**Objective:** Reproduce every line of the data below verbatim, without altering any field name or value.

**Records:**
>> start
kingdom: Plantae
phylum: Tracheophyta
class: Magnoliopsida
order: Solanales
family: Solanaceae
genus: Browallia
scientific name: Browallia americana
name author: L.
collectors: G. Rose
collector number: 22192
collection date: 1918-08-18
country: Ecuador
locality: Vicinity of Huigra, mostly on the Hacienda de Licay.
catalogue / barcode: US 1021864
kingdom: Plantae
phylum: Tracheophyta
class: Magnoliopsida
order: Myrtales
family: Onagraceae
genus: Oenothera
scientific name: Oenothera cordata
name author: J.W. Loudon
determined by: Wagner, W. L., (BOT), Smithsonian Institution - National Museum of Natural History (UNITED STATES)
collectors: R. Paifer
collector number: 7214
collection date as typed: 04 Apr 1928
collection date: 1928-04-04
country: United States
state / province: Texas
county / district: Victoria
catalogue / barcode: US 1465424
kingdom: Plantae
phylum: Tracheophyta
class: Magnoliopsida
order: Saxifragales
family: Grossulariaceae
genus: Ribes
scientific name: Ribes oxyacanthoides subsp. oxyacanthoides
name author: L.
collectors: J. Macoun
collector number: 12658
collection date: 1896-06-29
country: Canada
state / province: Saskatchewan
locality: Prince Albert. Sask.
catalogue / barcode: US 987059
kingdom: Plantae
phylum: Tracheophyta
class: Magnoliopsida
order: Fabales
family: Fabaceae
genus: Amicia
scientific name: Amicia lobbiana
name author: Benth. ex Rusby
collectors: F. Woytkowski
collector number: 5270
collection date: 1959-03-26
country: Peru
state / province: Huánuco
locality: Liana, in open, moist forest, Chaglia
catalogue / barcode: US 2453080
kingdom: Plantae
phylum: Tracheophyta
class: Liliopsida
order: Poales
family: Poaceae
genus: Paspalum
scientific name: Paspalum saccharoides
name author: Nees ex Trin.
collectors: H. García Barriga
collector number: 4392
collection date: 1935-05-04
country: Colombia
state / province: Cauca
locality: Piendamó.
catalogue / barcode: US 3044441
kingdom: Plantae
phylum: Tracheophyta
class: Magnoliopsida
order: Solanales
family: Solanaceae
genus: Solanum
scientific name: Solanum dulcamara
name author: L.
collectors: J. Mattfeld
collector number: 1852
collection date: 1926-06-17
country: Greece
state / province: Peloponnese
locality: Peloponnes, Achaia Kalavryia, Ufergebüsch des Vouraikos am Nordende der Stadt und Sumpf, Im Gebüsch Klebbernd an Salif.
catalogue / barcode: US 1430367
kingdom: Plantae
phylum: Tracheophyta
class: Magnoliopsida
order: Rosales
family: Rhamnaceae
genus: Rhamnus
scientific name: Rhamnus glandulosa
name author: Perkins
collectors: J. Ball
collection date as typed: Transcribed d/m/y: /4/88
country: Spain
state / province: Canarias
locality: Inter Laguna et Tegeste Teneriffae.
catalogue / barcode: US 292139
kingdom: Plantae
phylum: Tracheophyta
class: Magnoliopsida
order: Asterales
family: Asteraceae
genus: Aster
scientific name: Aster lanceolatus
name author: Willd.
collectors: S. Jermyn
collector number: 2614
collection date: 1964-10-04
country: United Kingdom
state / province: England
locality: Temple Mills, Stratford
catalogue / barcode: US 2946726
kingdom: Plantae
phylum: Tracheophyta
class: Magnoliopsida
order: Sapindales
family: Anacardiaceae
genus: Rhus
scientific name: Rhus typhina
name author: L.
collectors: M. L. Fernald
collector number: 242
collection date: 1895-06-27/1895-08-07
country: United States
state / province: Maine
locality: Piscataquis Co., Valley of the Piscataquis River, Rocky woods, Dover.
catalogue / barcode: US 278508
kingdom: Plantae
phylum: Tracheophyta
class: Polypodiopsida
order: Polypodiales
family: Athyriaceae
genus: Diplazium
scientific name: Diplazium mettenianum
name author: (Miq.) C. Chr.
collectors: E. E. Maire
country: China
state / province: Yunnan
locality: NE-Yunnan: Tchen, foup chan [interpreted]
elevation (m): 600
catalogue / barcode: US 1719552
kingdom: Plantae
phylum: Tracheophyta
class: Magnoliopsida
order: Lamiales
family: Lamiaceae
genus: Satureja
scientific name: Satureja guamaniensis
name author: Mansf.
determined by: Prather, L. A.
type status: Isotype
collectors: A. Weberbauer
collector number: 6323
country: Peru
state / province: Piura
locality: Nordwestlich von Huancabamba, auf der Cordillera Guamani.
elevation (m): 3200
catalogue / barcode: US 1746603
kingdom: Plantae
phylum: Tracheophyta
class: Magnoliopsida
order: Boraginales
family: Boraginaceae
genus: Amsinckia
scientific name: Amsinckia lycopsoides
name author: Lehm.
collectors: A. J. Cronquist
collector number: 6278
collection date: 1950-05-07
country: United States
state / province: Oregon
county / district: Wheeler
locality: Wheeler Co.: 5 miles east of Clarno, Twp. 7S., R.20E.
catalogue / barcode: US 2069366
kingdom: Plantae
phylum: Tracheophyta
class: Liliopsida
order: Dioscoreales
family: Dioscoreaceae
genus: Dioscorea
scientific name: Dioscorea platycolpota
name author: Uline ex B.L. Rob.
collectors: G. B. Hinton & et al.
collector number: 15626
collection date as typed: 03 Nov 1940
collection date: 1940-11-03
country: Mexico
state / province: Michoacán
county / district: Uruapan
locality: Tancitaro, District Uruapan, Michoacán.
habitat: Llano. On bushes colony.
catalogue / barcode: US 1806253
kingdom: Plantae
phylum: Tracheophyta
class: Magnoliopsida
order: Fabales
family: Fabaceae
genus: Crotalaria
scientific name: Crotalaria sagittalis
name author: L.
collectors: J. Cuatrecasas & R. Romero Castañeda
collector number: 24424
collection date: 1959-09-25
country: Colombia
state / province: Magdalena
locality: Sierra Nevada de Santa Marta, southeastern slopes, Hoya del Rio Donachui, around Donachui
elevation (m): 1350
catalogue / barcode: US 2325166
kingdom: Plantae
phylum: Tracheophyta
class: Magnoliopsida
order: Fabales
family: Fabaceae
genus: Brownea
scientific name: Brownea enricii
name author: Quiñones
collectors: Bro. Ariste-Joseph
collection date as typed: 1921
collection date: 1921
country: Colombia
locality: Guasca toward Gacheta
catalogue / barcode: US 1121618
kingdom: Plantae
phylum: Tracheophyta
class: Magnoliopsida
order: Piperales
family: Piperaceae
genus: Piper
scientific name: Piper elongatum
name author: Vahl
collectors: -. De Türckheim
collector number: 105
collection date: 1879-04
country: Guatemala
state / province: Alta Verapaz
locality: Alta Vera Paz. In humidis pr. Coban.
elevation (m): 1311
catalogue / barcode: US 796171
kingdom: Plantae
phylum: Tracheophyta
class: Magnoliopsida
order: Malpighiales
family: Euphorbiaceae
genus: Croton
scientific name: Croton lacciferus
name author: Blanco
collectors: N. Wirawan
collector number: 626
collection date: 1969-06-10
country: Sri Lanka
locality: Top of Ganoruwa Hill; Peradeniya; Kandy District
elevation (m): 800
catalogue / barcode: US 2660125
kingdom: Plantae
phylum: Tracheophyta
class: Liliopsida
>> end
**Solution to this task:**
kingdom: Plantae
phylum: Tracheophyta
class: Magnoliopsida
order: Solanales
family: Solanaceae
genus: Browallia
scientific name: Browallia americana
name author: L.
collectors: G. Rose
collector number: 22192
collection date: 1918-08-18
country: Ecuador
locality: Vicinity of Huigra, mostly on the Hacienda de Licay.
catalogue / barcode: US 1021864
kingdom: Plantae
phylum: Tracheophyta
class: Magnoliopsida
order: Myrtales
family: Onagraceae
genus: Oenothera
scientific name: Oenothera cordata
name author: J.W. Loudon
determined by: Wagner, W. L., (BOT), Smithsonian Institution - National Museum of Natural History (UNITED STATES)
collectors: R. Paifer
collector number: 7214
collection date as typed: 04 Apr 1928
collection date: 1928-04-04
country: United States
state / province: Texas
county / district: Victoria
catalogue / barcode: US 1465424
kingdom: Plantae
phylum: Tracheophyta
class: Magnoliopsida
order: Saxifragales
family: Grossulariaceae
genus: Ribes
scientific name: Ribes oxyacanthoides subsp. oxyacanthoides
name author: L.
collectors: J. Macoun
collector number: 12658
collection date: 1896-06-29
country: Canada
state / province: Saskatchewan
locality: Prince Albert. Sask.
catalogue / barcode: US 987059
kingdom: Plantae
phylum: Tracheophyta
class: Magnoliopsida
order: Fabales
family: Fabaceae
genus: Amicia
scientific name: Amicia lobbiana
name author: Benth. ex Rusby
collectors: F. Woytkowski
collector number: 5270
collection date: 1959-03-26
country: Peru
state / province: Huánuco
locality: Liana, in open, moist forest, Chaglia
catalogue / barcode: US 2453080
kingdom: Plantae
phylum: Tracheophyta
class: Liliopsida
order: Poales
family: Poaceae
genus: Paspalum
scientific name: Paspalum saccharoides
name author: Nees ex Trin.
collectors: H. García Barriga
collector number: 4392
collection date: 1935-05-04
country: Colombia
state / province: Cauca
locality: Piendamó.
catalogue / barcode: US 3044441
kingdom: Plantae
phylum: Tracheophyta
class: Magnoliopsida
order: Solanales
family: Solanaceae
genus: Solanum
scientific name: Solanum dulcamara
name author: L.
collectors: J. Mattfeld
collector number: 1852
collection date: 1926-06-17
country: Greece
state / province: Peloponnese
locality: Peloponnes, Achaia Kalavryia, Ufergebüsch des Vouraikos am Nordende der Stadt und Sumpf, Im Gebüsch Klebbernd an Salif.
catalogue / barcode: US 1430367
kingdom: Plantae
phylum: Tracheophyta
class: Magnoliopsida
order: Rosales
family: Rhamnaceae
genus: Rhamnus
scientific name: Rhamnus glandulosa
name author: Perkins
collectors: J. Ball
collection date as typed: Transcribed d/m/y: /4/88
country: Spain
state / province: Canarias
locality: Inter Laguna et Tegeste Teneriffae.
catalogue / barcode: US 292139
kingdom: Plantae
phylum: Tracheophyta
class: Magnoliopsida
order: Asterales
family: Asteraceae
genus: Aster
scientific name: Aster lanceolatus
name author: Willd.
collectors: S. Jermyn
collector number: 2614
collection date: 1964-10-04
country: United Kingdom
state / province: England
locality: Temple Mills, Stratford
catalogue / barcode: US 2946726
kingdom: Plantae
phylum: Tracheophyta
class: Magnoliopsida
order: Sapindales
family: Anacardiaceae
genus: Rhus
scientific name: Rhus typhina
name author: L.
collectors: M. L. Fernald
collector number: 242
collection date: 1895-06-27/1895-08-07
country: United States
state / province: Maine
locality: Piscataquis Co., Valley of the Piscataquis River, Rocky woods, Dover.
catalogue / barcode: US 278508
kingdom: Plantae
phylum: Tracheophyta
class: Polypodiopsida
order: Polypodiales
family: Athyriaceae
genus: Diplazium
scientific name: Diplazium mettenianum
name author: (Miq.) C. Chr.
collectors: E. E. Maire
country: China
state / province: Yunnan
locality: NE-Yunnan: Tchen, foup chan [interpreted]
elevation (m): 600
catalogue / barcode: US 1719552
kingdom: Plantae
phylum: Tracheophyta
class: Magnoliopsida
order: Lamiales
family: Lamiaceae
genus: Satureja
scientific name: Satureja guamaniensis
name author: Mansf.
determined by: Prather, L. A.
type status: Isotype
collectors: A. Weberbauer
collector number: 6323
country: Peru
state / province: Piura
locality: Nordwestlich von Huancabamba, auf der Cordillera Guamani.
elevation (m): 3200
catalogue / barcode: US 1746603
kingdom: Plantae
phylum: Tracheophyta
class: Magnoliopsida
order: Boraginales
family: Boraginaceae
genus: Amsinckia
scientific name: Amsinckia lycopsoides
name author: Lehm.
collectors: A. J. Cronquist
collector number: 6278
collection date: 1950-05-07
country: United States
state / province: Oregon
county / district: Wheeler
locality: Wheeler Co.: 5 miles east of Clarno, Twp. 7S., R.20E.
catalogue / barcode: US 2069366
kingdom: Plantae
phylum: Tracheophyta
class: Liliopsida
order: Dioscoreales
family: Dioscoreaceae
genus: Dioscorea
scientific name: Dioscorea platycolpota
name author: Uline ex B.L. Rob.
collectors: G. B. Hinton & et al.
collector number: 15626
collection date as typed: 03 Nov 1940
collection date: 1940-11-03
country: Mexico
state / province: Michoacán
county / district: Uruapan
locality: Tancitaro, District Uruapan, Michoacán.
habitat: Llano. On bushes colony.
catalogue / barcode: US 1806253
kingdom: Plantae
phylum: Tracheophyta
class: Magnoliopsida
order: Fabales
family: Fabaceae
genus: Crotalaria
scientific name: Crotalaria sagittalis
name author: L.
collectors: J. Cuatrecasas & R. Romero Castañeda
collector number: 24424
collection date: 1959-09-25
country: Colombia
state / province: Magdalena
locality: Sierra Nevada de Santa Marta, southeastern slopes, Hoya del Rio Donachui, around Donachui
elevation (m): 1350
catalogue / barcode: US 2325166
kingdom: Plantae
phylum: Tracheophyta
class: Magnoliopsida
order: Fabales
family: Fabaceae
genus: Brownea
scientific name: Brownea enricii
name author: Quiñones
collectors: Bro. Ariste-Joseph
collection date as typed: 1921
collection date: 1921
country: Colombia
locality: Guasca toward Gacheta
catalogue / barcode: US 1121618
kingdom: Plantae
phylum: Tracheophyta
class: Magnoliopsida
order: Piperales
family: Piperaceae
genus: Piper
scientific name: Piper elongatum
name author: Vahl
collectors: -. De Türckheim
collector number: 105
collection date: 1879-04
country: Guatemala
state / province: Alta Verapaz
locality: Alta Vera Paz. In humidis pr. Coban.
elevation (m): 1311
catalogue / barcode: US 796171
kingdom: Plantae
phylum: Tracheophyta
class: Magnoliopsida
order: Malpighiales
family: Euphorbiaceae
genus: Croton
scientific name: Croton lacciferus
name author: Blanco
collectors: N. Wirawan
collector number: 626
collection date: 1969-06-10
country: Sri Lanka
locality: Top of Ganoruwa Hill; Peradeniya; Kandy District
elevation (m): 800
catalogue / barcode: US 2660125
kingdom: Plantae
phylum: Tracheophyta
class: Liliopsida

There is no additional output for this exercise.